Written by Rachel Landmark under the direction and review of Megan Erickson, former SDSU Extension Nutrition Field Specialist.

Calling all gardeners – new comers, “green thumbs” and experienced. It’s summer! If you and your family have been thinking about starting a garden, now is the perfect time to do so. Gardening is a fun activity to get involved in something rewarding – you’ll not only be growing food, you’ll be growing as a family. Gardening is a fun way to incorporate physical activity into your day, and is a great way to connect kids to where their food comes from.

Garden Types

Container Gardening

New to gardening? Container gardening may be just for you. Container gardening allows you to hone in your skills with as little as one plant. It’s as simple as purchasing gardening pots, seeds, and potting soil. You could also buy starter plants, or seeds that have been planted for you, and are already starting to grow. This type of gardening also works great if you don’t have access to much yard space. Try it on your patio, balcony, or windowsill.

Traditional Gardens

For those who have yard space to spare, there’s always the option to till up a section for your garden.
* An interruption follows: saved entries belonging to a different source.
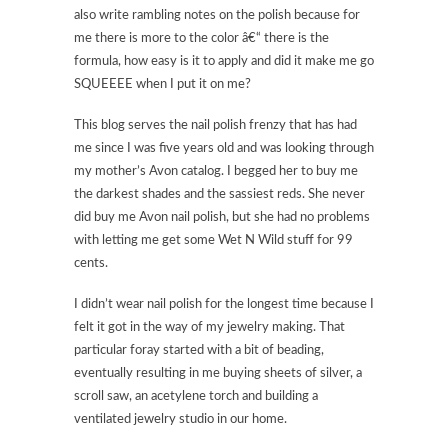
also write rambling notes on the polish because for
me there is more to the color â€“ there is the
formula, how easy is it to apply and did it make me go
SQUEEEE when I put it on me?
This blog serves the nail polish frenzy that has had
me since I was five years old and was looking through
my mother’s Avon catalog. I begged her to buy me
the darkest shades and the sassiest reds. She never
did buy me Avon nail polish, but she had no problems
with letting me get some Wet N Wild stuff for 99
cents.
I didn’t wear nail polish for the longest time because I
felt it got in the way of my jewelry making. That
particular foray started with a bit of beading,
eventually resulting in me buying sheets of silver, a
scroll saw, an acetylene torch and building a
ventilated jewelry studio in our home.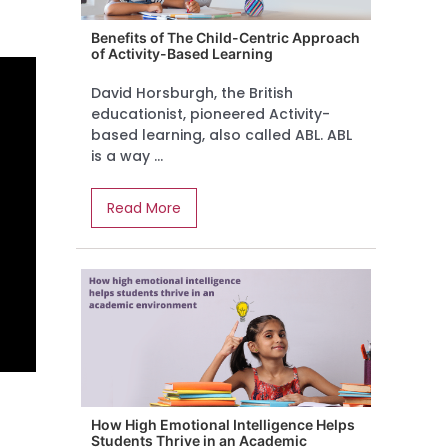
Benefits of The Child-Centric Approach
of Activity-Based Learning
David Horsburgh, the British
educationist, pioneered Activity-
based learning, also called ABL. ABL
is a way ...
Read More
How High Emotional Intelligence Helps
Students Thrive in an Academic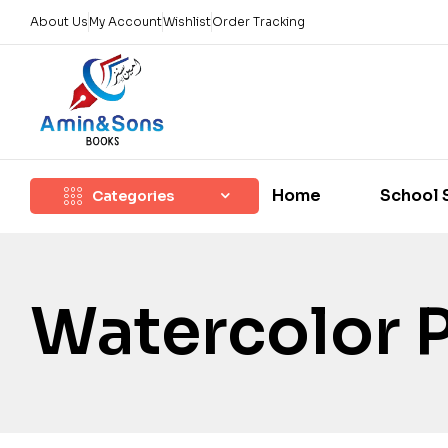
About Us
My Account
Wishlist
Order Tracking
Home
School 
Categories
Watercolor 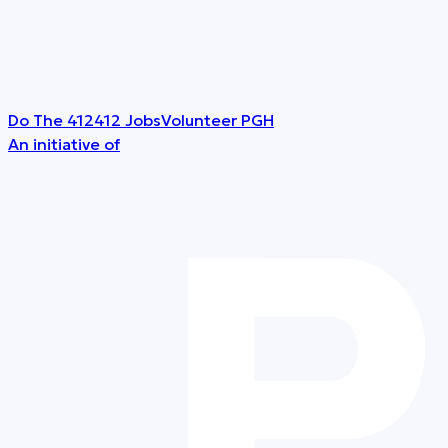
Do The 412
412 Jobs
Volunteer PGH
An initiative of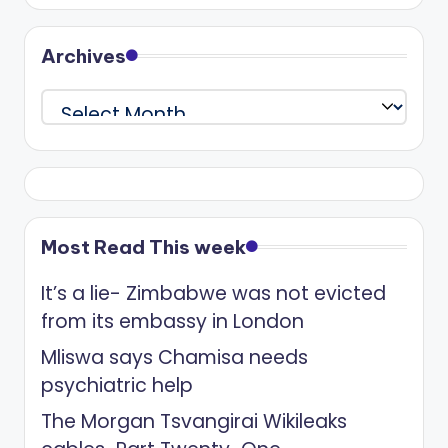
Archives
Archives
Most Read This week
It’s a lie- Zimbabwe was not evicted
from its embassy in London
Mliswa says Chamisa needs
psychiatric help
The Morgan Tsvangirai Wikileaks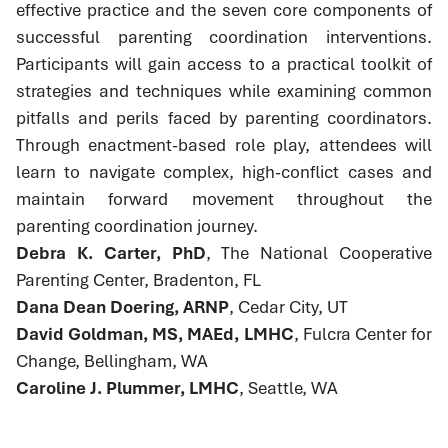
effective practice and the seven core components of
successful parenting coordination interventions.
Participants will gain access to a practical toolkit of
strategies and techniques while examining common
pitfalls and perils faced by parenting coordinators.
Through enactment-based role play, attendees will
learn to navigate complex, high-conflict cases and
maintain forward movement throughout the
parenting coordination journey.
Debra K. Carter, PhD
, The National Cooperative
Parenting Center, Bradenton, FL
Dana Dean Doering, ARNP
, Cedar City, UT
David Goldman, MS, MAEd, LMHC
, Fulcra Center for
Change, Bellingham, WA
Caroline J. Plummer, LMHC
, Seattle, WA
Then it will be time to get in the dirt and plant whatever your heart desires! This type of gardening is a bit more labor-intensive, but the rewards from the array of plants are tremendous. Melons and gourds are great for growing in this type of garden.

Raised Beds

A modification of the traditional garden is a raised garden. It’s the best of both worlds! The garden bed is high enough off the ground to keep away from critters, and it’s easier on the joints. A raised garden is a frame made out of wood that has a bed to pour potting soil and plant the seeds. This type of garden is ideal for seniors who have limited mobility.

Dig in!

Get kids involved. Ask them what fruits and vegetables they would like to grow. Let them select, plant, harvest and even cook the produce. Kids as young as two can dig a hole or plant some seeds. Let them help count the seeds. Kids can even help water the seeds or pick out those pesky weeds. When it comes to harvest time, how fun for kids to yank a carrot out of the ground that they planted! Kids will be fascinated by the growing process and more apt to try new fruits and vegetables.

What Should I Plant?

To learn more on what to start planting, contact a Master Gardener at an SDSU Extension location near you!  While there may be some challenges faced when gardening, it is a worthwhile experience. The rewards are not only the fruits (and vegetables) of your labor, you can grow as a family too. If you’re worried about your family spending too much time indoors on their technology, gardening is a perfect way to learn a lifelong hobby. With your experiences, others might be motivated to follow suit and have their own gardens as well! With the spread of knowledge comes a happier and healthier community.